Om dit Woord te beleven kan ons helpen wat Chiara Lubich schreef, toen ze mediteerde bij deze passage uit het Evangelie: “In het geloof geeft de mens er blijk van dat hij niet rekent op zichzelf, maar zich toevertrouwt aan Hem die sterker is. […]

Jezus noemt de genezen vrouw ‘dochter’, om haar te tonen wat Hij haar werkelijk wil geven: niet alleen een geschenk voor haar lichaam, maar het goddelijk leven, dat haar helemaal kan vernieuwen. Jezus doet zijn wonderen om ervoor te zorgen dat de gaven die Hij brengt worden aanvaard: redding, vergeving, de gave van de Vader. En die gave is Hijzelf. Wanneer Hij zich kan geven, vormt Hij de mens om. […]

Hoe kunnen we dit Woord van Leven dan beleven? Door in moeilijke omstandigheden heel ons vertrouwen te stellen op God. Dit ontslaat ons zeker niet van onze eigen verantwoordelijkheid, en bevrijdt ons niet van de taak ons eigen deel te doen. […] Bovendien kan ons geloof op de proef worden gesteld. Dat zien we juist in deze zieke vrouw, die zich niet laat weerhouden door heel die menigte die tussen haar en de Meester staat. […]

We moeten dus geloof hebben, maar een geloof dat niet twijfelt op het moment van de beproeving. En we moeten Jezus laten zien dat we het enorme geschenk hebben begrepen dat Hij ons heeft gebracht, de gave van het goddelijk leven. Hem dankbaar zijn. En ernaar handelen.”[1]

“Wees gerust, uw geloof heeft u gered”

Deze zekerheid stelt ons in staat ook zelf redding te brengen, door met liefdevolle aandacht en tederheid mensen ‘aan te raken’ die op hun beurt lijden, in nood, in duisternis zijn en verlorenheid ervaren.

Zo was dat ook voor een moeder uit Venezuela, die de moed vond om te vergeven:

“Op een moment dat ik wanhopig op zoek was naar hulp, nam ik deel aan een bijeenkomst over het Evangelie, waar de volgende woorden van Jezus besproken werden: ‘Zalig de vredestichters, want zij zullen kinderen van God genoemd worden’ (vgl. Mt 5, 9). En: ‘Bemin je vijanden’ (Lc 6, 35).
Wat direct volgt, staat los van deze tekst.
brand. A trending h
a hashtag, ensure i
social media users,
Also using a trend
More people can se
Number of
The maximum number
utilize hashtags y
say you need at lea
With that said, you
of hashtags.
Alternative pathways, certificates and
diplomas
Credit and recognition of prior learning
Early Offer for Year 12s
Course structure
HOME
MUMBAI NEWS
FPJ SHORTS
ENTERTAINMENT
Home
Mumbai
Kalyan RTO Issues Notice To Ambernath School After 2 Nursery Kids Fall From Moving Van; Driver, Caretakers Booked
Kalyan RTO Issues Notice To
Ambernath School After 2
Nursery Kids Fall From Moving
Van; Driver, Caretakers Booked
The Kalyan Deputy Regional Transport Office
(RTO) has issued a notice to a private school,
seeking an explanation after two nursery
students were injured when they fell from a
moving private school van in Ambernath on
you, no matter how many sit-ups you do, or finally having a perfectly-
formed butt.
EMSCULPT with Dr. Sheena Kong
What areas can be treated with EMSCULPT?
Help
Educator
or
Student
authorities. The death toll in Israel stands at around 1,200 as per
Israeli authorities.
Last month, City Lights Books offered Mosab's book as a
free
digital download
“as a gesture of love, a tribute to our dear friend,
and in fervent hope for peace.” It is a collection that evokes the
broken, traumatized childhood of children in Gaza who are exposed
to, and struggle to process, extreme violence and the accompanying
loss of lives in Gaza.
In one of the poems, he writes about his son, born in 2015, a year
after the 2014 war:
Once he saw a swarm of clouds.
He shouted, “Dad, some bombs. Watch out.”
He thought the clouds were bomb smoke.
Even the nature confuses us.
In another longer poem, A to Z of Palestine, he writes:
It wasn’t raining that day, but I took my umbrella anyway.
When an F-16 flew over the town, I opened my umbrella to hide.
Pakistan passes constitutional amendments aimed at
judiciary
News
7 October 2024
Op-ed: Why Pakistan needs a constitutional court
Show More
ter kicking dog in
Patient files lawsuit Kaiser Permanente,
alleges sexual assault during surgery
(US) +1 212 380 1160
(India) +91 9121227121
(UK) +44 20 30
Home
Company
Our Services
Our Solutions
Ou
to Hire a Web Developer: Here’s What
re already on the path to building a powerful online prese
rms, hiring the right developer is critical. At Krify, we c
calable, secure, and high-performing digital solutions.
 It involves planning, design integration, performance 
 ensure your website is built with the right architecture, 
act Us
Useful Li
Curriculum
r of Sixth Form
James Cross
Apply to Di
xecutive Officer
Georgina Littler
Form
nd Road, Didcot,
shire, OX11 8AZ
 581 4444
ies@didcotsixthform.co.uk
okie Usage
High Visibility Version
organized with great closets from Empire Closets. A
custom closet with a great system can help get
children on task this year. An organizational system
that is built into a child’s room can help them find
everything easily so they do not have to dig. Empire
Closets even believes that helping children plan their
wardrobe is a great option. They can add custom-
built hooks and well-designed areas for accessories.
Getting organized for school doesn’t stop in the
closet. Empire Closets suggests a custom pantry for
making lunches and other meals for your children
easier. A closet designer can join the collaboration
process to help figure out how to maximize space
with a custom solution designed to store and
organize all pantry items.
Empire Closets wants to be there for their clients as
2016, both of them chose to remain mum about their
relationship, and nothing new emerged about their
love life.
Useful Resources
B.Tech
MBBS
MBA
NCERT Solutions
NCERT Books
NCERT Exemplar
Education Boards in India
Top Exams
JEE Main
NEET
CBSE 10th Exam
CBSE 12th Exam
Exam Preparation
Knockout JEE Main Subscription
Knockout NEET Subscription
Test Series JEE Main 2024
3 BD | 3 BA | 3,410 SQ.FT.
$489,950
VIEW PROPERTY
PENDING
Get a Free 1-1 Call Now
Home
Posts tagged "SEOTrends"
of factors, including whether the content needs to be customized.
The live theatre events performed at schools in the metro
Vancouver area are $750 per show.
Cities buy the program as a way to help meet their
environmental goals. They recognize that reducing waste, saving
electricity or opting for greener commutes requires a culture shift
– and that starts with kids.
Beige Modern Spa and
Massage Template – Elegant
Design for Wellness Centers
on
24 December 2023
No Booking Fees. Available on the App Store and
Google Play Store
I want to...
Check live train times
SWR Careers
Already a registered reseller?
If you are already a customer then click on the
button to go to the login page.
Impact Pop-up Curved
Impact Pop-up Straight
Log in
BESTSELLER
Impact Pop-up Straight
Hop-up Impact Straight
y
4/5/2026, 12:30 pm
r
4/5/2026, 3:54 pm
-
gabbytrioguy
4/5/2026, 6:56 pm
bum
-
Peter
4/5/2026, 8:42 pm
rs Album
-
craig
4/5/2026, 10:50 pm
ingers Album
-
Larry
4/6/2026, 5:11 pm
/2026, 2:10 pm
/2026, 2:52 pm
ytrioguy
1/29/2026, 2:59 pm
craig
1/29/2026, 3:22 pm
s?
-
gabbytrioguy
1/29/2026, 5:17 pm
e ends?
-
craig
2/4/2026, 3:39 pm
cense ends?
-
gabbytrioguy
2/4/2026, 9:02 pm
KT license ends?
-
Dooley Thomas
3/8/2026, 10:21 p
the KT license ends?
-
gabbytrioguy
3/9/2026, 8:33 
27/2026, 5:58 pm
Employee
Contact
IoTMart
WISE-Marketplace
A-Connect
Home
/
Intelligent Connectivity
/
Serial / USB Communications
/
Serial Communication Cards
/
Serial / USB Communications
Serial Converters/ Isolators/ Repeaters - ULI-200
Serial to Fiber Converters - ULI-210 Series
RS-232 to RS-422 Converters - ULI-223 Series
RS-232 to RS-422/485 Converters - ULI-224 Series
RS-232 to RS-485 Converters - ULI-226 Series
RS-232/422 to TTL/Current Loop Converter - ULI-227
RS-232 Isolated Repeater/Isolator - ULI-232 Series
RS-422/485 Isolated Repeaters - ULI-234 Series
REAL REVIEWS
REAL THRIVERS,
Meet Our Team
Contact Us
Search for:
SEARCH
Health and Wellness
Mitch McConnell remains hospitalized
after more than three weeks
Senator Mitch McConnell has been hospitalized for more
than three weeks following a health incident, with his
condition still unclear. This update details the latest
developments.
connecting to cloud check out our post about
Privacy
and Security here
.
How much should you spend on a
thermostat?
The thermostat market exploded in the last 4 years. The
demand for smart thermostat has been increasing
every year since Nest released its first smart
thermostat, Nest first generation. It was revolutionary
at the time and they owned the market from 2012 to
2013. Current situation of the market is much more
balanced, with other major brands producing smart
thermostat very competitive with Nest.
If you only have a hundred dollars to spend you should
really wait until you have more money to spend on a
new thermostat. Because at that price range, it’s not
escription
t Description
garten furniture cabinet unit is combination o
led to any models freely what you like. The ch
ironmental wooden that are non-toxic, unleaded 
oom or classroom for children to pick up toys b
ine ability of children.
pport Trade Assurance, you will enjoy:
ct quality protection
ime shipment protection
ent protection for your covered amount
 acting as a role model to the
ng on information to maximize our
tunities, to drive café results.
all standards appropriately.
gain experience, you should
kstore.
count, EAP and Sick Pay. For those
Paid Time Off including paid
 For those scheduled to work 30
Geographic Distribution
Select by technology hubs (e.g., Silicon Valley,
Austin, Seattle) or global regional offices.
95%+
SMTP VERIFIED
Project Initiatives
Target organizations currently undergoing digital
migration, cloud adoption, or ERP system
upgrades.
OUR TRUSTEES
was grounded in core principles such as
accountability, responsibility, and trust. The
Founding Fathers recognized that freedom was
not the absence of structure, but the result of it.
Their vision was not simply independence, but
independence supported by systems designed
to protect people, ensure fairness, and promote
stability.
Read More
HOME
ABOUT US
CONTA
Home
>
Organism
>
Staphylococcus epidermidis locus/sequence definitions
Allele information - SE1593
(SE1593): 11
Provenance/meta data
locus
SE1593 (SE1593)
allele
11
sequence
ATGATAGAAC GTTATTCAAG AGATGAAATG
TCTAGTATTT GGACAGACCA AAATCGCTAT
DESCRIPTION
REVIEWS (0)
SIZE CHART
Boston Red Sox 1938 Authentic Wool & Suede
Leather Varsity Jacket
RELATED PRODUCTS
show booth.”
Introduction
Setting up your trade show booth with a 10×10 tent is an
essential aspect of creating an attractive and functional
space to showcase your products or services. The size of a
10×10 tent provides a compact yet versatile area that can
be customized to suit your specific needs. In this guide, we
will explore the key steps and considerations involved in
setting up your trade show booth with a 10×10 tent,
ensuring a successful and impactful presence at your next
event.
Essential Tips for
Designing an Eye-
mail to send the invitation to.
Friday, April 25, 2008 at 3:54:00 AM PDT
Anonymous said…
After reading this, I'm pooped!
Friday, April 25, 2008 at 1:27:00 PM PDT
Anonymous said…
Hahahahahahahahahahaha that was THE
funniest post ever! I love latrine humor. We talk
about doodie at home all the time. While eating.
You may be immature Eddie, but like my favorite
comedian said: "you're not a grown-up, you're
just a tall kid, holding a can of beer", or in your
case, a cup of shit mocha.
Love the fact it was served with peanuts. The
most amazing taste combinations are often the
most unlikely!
Hoe kon ik de mensen vergeven die mijn zoon hadden vermoord? Maar diep in mij was er een zaadje binnengedrongen, en uiteindelijk won de beslissing om te vergeven. Nu kan ik mezelf echt ‘kind van God’ noemen.

Onlangs werd ik opgeroepen voor een confrontatie met de moordenaar van mijn zoon. Ze hadden hem gevangen genomen. Dat was moeilijk, maar de genade deed haar werk. In mijn hart was geen haat of verlangen naar wraak, maar alleen een groot medelijden en de intentie om die persoon toe te vertrouwen aan Gods barmhartigheid.”

Letizia Magri en de Commissie Woord van Leven

[1] Chiara Lubich, Woord van leven van juli 1997.